DIY: Next Level, Todd Perkins
By Travis HoewischerPublished August 1, 2013
Todd Perkins grew up in an old-school family, but he was way into metal.
We’re not talking Iron Maiden (although the 49-year-old designer was into that, too); we’re talking elements, compounds, and alloys.
“My family were wood people,” he laughed. “Somewhere along the line, I just developed a passion for things that moved.”
It likely he started, he said, when his brothers brought him a Honda 750 motorcycle that rattled the windows of their home when it pulled into the driveway. Just a little guy, his brother let him work the controls, and he was hooked.
Since then, Perkins has spent 30 years as a metal fabricator and artist, his latest work one of the headlining projects coming out of the Columbus Idea Foundry – although it’s not going to be rattling any windows. It’s almost entirely silent.
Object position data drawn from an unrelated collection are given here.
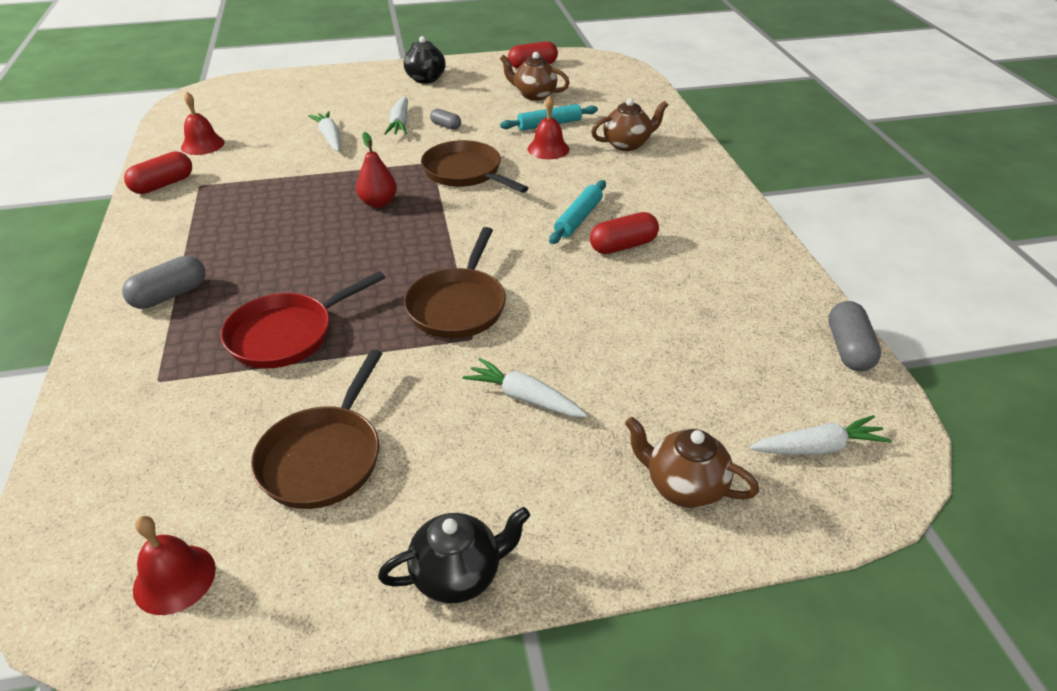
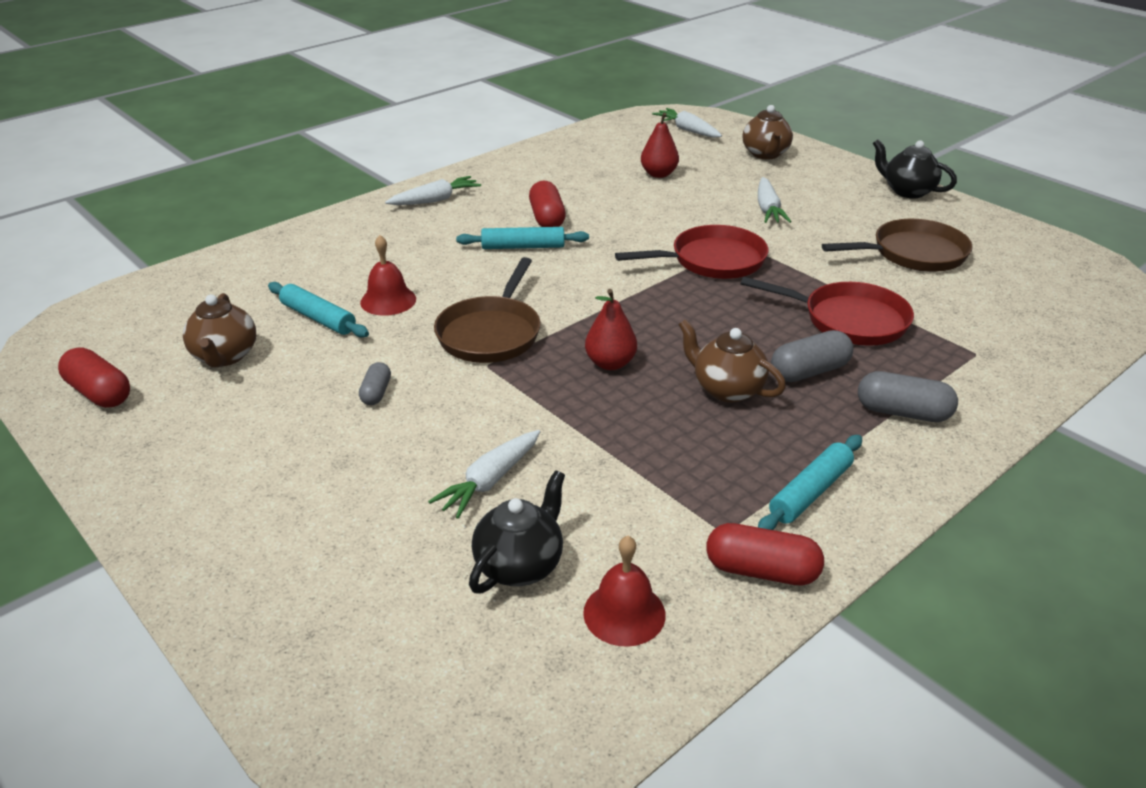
camera: 120 degrees left, 5 degrees down
(174, 578) = (1048, 261): red bell -> none
(177, 222) = (810, 492): none -> turquoise rolling pin
(400, 123) = (394, 436): white carrot -> white carrot (435, 200)
(426, 79) = (205, 481): black teapot -> black teapot (520, 565)
(458, 305) = (712, 261): brown pan -> red pan
(623, 246) = (547, 218): red capsule -> red capsule turned 45 degrees clockwise
(627, 144) = (340, 259): brown teapot -> brown teapot (727, 389)
(678, 354) = (658, 174): none -> red pear
(848, 349) = (587, 132): grey capsule -> grey capsule (809, 371)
Scrape, his electric-drive concept bike, barely makes a peep, other than the sound of the battery and the slight rotation of the bike chain. Visitors to the Idea Foundry got their first look at the bike last year, and were amazed at project’s duality – it’s merging of classic American and Italian design features, in sharp contrast with the bike’s golf-cart like hum.
Even for a gearhead like Perkins, the response to his projects is what always drives him further.
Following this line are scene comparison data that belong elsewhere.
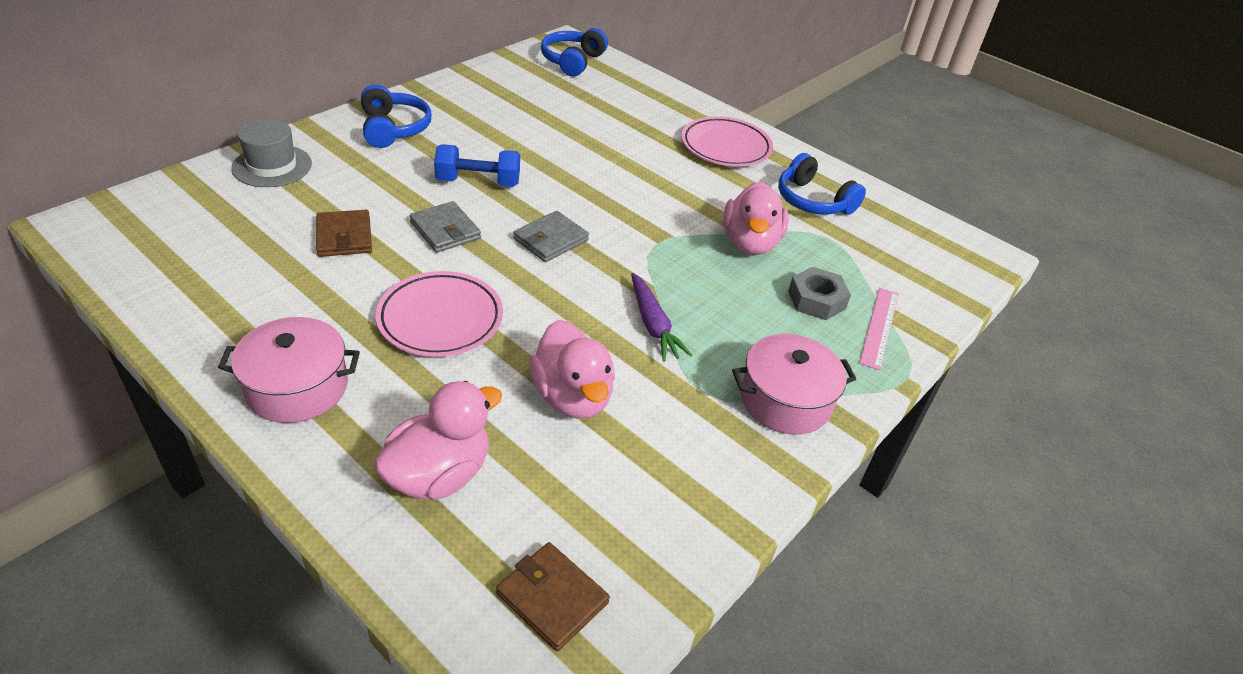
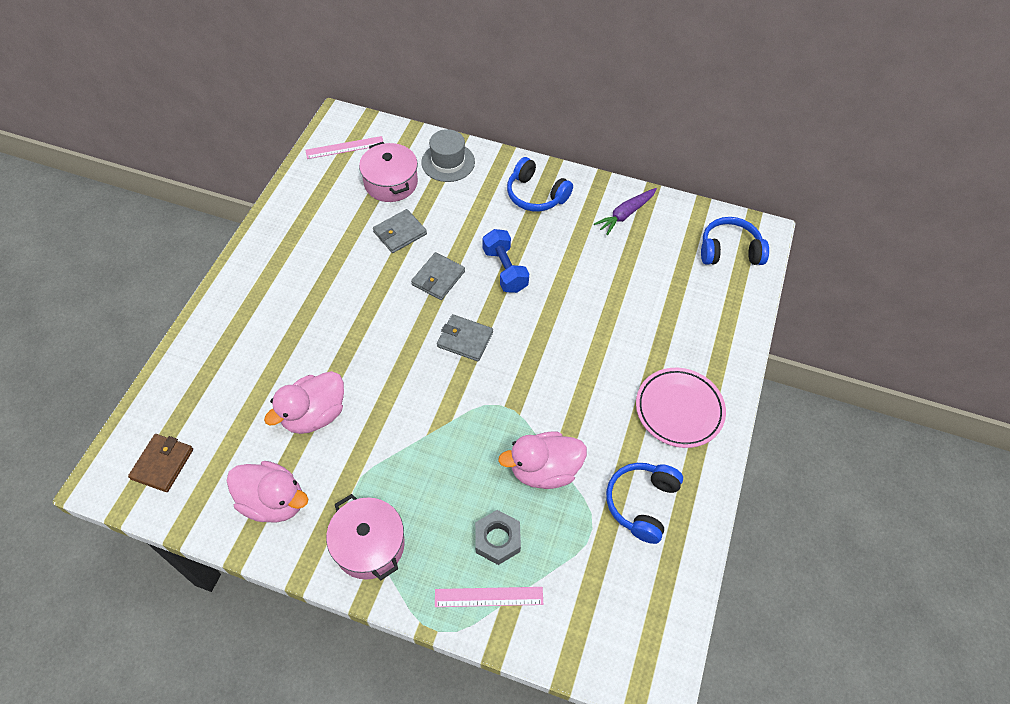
camera: 70 degrees right, 15 degrees up
(135, 236) = (345, 147): none -> pink ruler
(297, 387) = (262, 281): pink pot -> pink pot (391, 183)
(344, 237) = (400, 233): brown wallet -> grey wallet
(394, 128) = (536, 195): blue headphones -> blue headphones turned 75 degrees clockwise
(439, 474) = (226, 375): pink duck -> pink duck (273, 501)
(440, 319) = (349, 317): pink plate -> none
(653, 324) = (407, 435): purple carrot -> purple carrot (626, 214)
“It’s really not the vehicles; I like creating a reaction for people,” he said. “The real glory moment is when something I did connects with other people and I can see their reaction. This is really all about people.”
Scrape isn’t just a fun vehicle – it’s a research and education tool. Scrape showcases and promotes electric vehicle technology, with a fully functional demonstration of how EVs work and how the technology is superior to most alternatives.
It’s a labor of love with a deep commitment, something the once-impatient Perkins has also inherited from his parents. His dad used to work at a steel mill and built the house Perkins and his family grew up in.
“You have to make a commitment to what you’re passionate about – that’s something I think is missing with a lot of people today,” he said. “I was raised old-school, and old-school people moved slower – I mean, they didn’t have microwaves. But when they did something, they stuck with it until it came to fruition.